Australia paid $40 million to the Cambodian government to resettle the Rohingya man and three Iranians. They traveled to Phnom Penh in June from the island of Nauru, where Australia has sent many of the “boat people” trying to reach its shores.
Interior Ministry spokesman Khieu Sopheak told the Cambodia Daily that the Rohingya man had a case of “homesickness.”
But that explanation seems a little at odds with reality, as many Rohingya have tried to flee their homes and seek shelter in other countries because of the persecution they face here.
That’s not something you feel homesick for. Indeed, it’s probably why he left in the first place.
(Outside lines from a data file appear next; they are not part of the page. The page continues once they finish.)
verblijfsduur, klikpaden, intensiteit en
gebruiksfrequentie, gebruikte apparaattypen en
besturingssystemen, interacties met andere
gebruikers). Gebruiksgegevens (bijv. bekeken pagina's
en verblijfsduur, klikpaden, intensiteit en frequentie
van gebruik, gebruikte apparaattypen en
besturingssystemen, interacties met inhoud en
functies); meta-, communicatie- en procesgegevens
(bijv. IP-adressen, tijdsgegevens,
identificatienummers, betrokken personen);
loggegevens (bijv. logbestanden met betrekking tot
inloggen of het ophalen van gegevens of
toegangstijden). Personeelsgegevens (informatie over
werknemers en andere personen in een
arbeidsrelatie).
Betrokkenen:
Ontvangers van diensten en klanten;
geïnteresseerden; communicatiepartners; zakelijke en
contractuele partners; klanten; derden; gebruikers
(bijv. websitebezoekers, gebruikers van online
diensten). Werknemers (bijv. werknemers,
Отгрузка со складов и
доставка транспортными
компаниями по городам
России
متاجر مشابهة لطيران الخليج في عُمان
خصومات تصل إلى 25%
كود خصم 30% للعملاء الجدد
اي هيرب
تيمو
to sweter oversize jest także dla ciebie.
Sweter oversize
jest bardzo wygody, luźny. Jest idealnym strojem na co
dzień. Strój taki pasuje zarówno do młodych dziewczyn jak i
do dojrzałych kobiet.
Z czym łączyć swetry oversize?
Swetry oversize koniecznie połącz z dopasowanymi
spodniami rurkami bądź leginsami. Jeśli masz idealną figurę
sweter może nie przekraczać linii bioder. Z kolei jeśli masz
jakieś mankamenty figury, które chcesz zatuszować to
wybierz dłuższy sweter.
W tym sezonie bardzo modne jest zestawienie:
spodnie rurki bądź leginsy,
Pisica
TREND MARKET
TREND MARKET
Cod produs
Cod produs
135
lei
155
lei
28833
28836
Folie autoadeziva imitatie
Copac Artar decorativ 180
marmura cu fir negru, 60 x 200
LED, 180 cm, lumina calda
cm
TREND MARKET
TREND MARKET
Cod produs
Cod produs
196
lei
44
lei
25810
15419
The man, who has not been named, had attempted to reach Australia by sea, travelling the same trafficking routes as thousands of other Rohingya.
“He misses his homeland, so he asked to go back to Burma,” Sopheak said. “He is the only one who wants to go back,” he added. “He wants to go back home because he is alone. He has no mother or father or brother or sister, but the Iranians are three.”
But the question remains: will Myanmar’s government allow him to return?
If the Rohingya, most of whom live in Rakhine state, are denied citizenship, denied the right to vote and denied freedom of movement, arranging his return trip home may prove something of a bureaucratic nightmare.